On Friday, Kenney called for an investigation into "predatory dumping" of crude by the Organization of the Petroleum Exporting Countries (OPEC) into North America.
"Obviously, we are very concerned with OPEC's decisions that are putting at risk the livelihoods of people around the world, particularly Canadians who work in the oil and gas sector," Trudeau said. "We are focused on helping those Canadians, helping people who are hardest hit economically by COVID-19."
Trudeau offered no further details on what form federal help might take in the coming days.

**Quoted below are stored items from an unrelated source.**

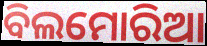
ବିଲମୋରିଆ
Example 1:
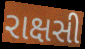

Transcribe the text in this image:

રાક્ષસી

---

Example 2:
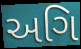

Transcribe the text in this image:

અગિ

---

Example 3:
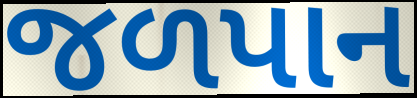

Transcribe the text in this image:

જળપાન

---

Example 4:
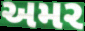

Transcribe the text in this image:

અમર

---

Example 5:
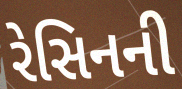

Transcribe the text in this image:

રેસિનની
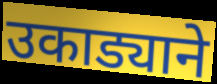
उकाड्याने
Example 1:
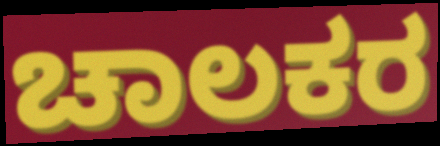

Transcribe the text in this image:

ಚಾಲಕರ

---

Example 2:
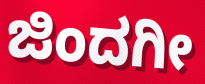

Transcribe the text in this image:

ಜಿಂದಗೀ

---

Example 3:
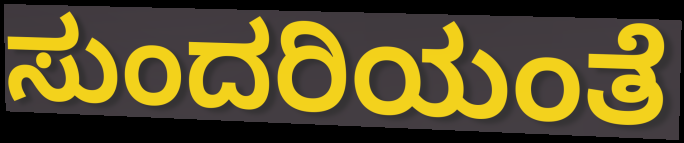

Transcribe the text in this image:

ಸುಂದರಿಯಂತೆ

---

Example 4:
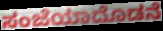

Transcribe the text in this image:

ಸಂಜೆಯಾದೊಡನೆ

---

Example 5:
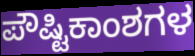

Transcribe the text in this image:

ಪೌಷ್ಟಿಕಾಂಶಗಳ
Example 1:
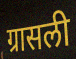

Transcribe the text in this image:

ग्रासली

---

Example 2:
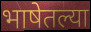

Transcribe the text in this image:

भाषेतल्या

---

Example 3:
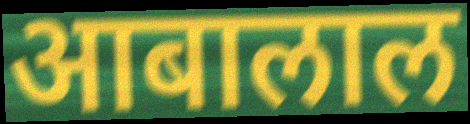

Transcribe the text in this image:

आबालाल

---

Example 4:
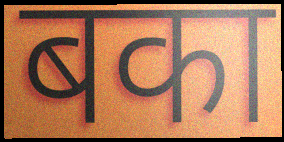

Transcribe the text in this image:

On Wednesday, Morneau said Ottawa had been in "hourly" contact with provincial governments to discuss how best to provide help to the oil and gas sector.
'There's not an easy fix here'
Economist Trevor Tombe said the unfolding crisis was "unavoidably difficult" with no simple solution in sight.
"There's not an easy fix here. We can't slap a tariff on oil imports and think that's going to make a material difference to producers in Alberta," he said.
Such a tariff would be borne by Canadians, Tombe said, as oil producers abroad have the option of choosing other markets.
"Those producers are not going to bear the burden of the tax. It's going to be shifted onto consumers," Tombe said. "So oil imports into Canada is an example of a good where we have a very, very elastic supply … [it will] be passed through to consumers in Canada, the refineries and fuel users."
Curtailment would similarly not be a viable option when oil prices are so low, Tombe said.
He said he expected government to pursue policies that would provide "bridge funding" to weather the significant negative shock.
"[That will] ensure that companies that are otherwise valuable and profitable endeavours do not go bankrupt during this time where we tackle the COVID-19 crisis," he said. "That means only short-term support, in the form of maybe interest-free loans and maybe even direct cash transfers from the government.
"We're likely to see a combination of those two things."